Sometimes prayer alone could absolve me. Sometimes he needed to beat the badness out of me. ‘I do this to demonstrate God’s love,’ my father would say hoarsely, crouching down before me, his grey eyes meeting mine, his warm stale breath on my face. Seeing his eyes well up along with mine I was moved, so sorrowful was my papa that he must castigate me.
Unsurprisingly, Papa was not an advocate of the suffragette movement. He held that equality between the sexes, like the unicorn, owed more to myth than reality. ‘Only trouble will come of women having the vote,’ he prophesied. It was his opinion that the fairer sex should be adorned like birds of paradise in pretty dresses and gathered skirts, hemmed to reveal no more than your ankles, in high-necked blo
uses with modest sleeves that hid both elbows and wrists. He was very disappointed to see the war eroding this edict, and more and more females swaggering about in men’s attire. By the way, I abide by his code. And this not simply out of respect to a principled man, but because I have come to share his dictum: ‘Let men be men and women be women.’ You only have to look at Romans 1, verse 26 and 27: ‘For their women exchanged the natural function for that which is unnatural, and in the same way also the men abandoned the natural function of the women and burned in their desire towards one another.’ I think that clarifies the Almighty’s position on cross-dressing rather succinctly, don’t you?

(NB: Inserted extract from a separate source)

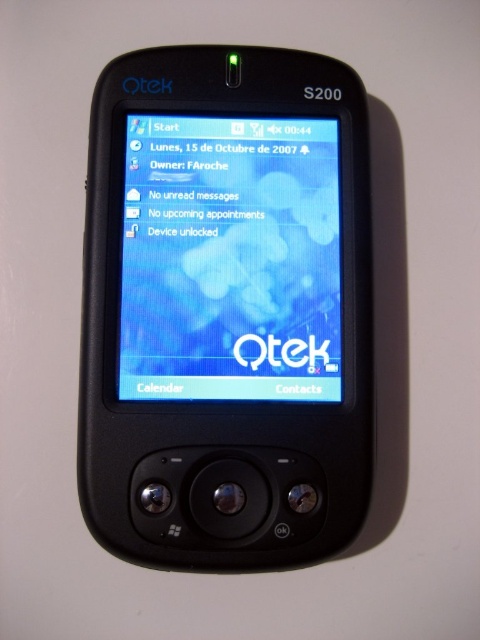
You are holding a Qtek S200 mobile device. You want to place both the black matte smartphone at center and the matte plastic screen at center into a protective case that can only accommodate items up to the size of the smartphone. Which item will not fit inside the case?

The matte plastic screen at center will not fit inside the case because the black matte smartphone at center is bigger than the matte plastic screen at center, so the case designed for the smartphone may be too small for the screen.

You are a technician who needs to place a protective sticker on the exact center of the black matte smartphone at center. According to the coordinates provided, where should you place the sticker?

The sticker should be placed at the coordinates point (227,308), which is the exact center of the black matte smartphone at center as specified in the description.

You are holding the black matte smartphone at center and want to see the matte plastic screen at center clearly. Since the smartphone is blocking part of the screen, how can you adjust your view?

Papa did not hold with face painting either. I am not my father’s clone, and yet I have come to share his views. Women seem to have gone mad since the war ended, smearing their faces with anything they can get their hands on. ‘What are they trying to hide, Harriet, with their cow eyes and their mouths all red and greasy?’ Papa used to say with a sneer. ‘Trollops, every one. Soap, water and truth is all you should require. What need of the tricks of Jezebel here?’
Papa did not encourage friendships with other girls. And socialising with boys was an unbreakable taboo. I was twenty-three before he permitted me to interact with men. I met Merfyn at a church social. I had come, by then, to reconcile myself to the fact that marriage might not be God’s will for me. It certainly did not seem to be my father’s. Perhaps it was my lot to care for him, I reasoned, and not for a husband. But no sooner had I resigned myself to spinsterhood than Merfyn Pritchard, a member of our Baptist church’s congregation, asked my father for permission to court me. The resemblance between them was uncanny. My suitor was scholarly, sober and dependable. An exponent of the Bible, he held it was the only book that repaid regular revision, that publishers of the modern prurient novel were in league with Satan.